Stored items
╔══

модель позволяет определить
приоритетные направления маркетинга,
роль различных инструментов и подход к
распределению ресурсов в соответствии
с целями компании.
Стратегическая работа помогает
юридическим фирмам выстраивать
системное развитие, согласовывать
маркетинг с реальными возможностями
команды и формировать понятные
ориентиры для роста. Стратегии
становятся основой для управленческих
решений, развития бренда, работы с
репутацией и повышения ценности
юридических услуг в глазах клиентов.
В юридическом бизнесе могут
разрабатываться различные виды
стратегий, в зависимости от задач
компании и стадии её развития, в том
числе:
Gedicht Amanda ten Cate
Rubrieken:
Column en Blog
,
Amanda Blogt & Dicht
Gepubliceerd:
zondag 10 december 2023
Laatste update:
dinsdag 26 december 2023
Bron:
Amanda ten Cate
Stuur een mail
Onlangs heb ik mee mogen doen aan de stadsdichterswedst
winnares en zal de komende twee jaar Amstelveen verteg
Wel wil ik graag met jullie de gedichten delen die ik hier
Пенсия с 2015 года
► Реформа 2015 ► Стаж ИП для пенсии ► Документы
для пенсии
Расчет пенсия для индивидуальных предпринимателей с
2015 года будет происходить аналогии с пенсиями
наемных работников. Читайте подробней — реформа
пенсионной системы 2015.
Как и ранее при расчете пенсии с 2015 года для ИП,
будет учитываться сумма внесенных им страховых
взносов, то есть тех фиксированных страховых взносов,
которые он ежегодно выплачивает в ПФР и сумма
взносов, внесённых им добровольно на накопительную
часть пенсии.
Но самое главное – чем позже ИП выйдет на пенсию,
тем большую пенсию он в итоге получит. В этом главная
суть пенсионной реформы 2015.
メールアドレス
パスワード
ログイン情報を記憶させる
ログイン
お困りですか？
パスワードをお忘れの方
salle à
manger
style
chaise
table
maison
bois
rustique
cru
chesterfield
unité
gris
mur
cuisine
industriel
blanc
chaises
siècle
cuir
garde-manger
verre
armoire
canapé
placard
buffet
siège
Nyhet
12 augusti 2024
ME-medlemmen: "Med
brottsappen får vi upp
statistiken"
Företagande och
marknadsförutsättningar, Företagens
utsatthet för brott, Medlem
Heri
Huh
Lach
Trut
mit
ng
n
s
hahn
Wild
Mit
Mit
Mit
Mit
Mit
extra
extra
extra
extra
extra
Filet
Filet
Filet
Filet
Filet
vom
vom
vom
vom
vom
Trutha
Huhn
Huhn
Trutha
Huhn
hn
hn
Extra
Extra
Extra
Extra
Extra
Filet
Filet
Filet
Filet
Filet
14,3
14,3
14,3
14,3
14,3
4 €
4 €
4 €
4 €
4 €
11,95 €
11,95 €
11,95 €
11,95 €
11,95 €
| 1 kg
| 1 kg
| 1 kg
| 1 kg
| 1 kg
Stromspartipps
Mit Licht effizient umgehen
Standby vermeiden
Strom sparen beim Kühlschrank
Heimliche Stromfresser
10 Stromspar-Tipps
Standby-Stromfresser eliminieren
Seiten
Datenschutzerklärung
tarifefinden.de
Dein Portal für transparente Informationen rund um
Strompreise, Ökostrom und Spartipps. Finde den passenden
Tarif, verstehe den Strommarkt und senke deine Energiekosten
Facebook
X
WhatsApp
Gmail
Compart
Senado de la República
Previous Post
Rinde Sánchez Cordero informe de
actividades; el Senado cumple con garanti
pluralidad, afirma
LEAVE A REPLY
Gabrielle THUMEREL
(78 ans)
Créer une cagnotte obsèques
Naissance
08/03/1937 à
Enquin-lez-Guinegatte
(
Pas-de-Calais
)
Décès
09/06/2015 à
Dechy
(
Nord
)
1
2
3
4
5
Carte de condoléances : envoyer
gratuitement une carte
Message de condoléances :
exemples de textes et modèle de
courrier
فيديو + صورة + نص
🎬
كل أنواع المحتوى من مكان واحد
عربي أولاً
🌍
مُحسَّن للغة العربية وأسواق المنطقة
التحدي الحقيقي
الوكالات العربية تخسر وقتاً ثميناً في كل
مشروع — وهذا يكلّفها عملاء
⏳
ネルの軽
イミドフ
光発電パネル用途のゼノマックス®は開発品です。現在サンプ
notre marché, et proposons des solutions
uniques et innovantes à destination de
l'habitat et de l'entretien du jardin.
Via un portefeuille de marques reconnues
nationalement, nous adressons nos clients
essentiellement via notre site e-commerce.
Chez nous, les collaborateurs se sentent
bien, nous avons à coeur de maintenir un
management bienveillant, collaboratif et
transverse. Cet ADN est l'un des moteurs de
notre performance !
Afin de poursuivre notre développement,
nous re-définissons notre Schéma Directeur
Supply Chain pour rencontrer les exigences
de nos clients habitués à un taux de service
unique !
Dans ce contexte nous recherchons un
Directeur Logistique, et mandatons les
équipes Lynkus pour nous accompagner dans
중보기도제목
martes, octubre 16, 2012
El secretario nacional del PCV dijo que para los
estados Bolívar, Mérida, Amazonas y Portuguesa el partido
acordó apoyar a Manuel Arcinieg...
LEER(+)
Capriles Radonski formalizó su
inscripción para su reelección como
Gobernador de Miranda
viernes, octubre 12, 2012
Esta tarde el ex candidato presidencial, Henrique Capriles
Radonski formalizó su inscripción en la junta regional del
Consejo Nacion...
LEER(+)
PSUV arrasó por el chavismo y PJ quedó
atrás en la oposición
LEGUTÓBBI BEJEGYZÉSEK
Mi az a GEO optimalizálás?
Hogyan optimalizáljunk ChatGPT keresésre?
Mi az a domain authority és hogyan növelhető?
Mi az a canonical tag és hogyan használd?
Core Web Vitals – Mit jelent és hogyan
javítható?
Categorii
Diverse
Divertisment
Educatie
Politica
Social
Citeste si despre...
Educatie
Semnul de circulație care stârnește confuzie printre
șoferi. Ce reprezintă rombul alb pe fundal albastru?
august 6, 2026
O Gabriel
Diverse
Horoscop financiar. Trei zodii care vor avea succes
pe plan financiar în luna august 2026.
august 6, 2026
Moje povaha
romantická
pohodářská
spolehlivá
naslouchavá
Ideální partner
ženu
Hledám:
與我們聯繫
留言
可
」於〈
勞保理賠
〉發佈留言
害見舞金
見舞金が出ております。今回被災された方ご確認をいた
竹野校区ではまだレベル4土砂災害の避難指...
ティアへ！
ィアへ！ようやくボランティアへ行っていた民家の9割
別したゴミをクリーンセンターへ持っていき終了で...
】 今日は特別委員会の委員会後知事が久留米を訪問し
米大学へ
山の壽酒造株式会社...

╚══

What you will do ->
Reproduce the lines of the records exactly, from the first one through the line that contains "становятся основой для управленческих".

Output for this task ->
модель позволяет определить
приоритетные направления маркетинга,
роль различных инструментов и подход к
распределению ресурсов в соответствии
с целями компании.
Стратегическая работа помогает
юридическим фирмам выстраивать
системное развитие, согласовывать
маркетинг с реальными возможностями
команды и формировать понятные
ориентиры для роста. Стратегии
становятся основой для управленческих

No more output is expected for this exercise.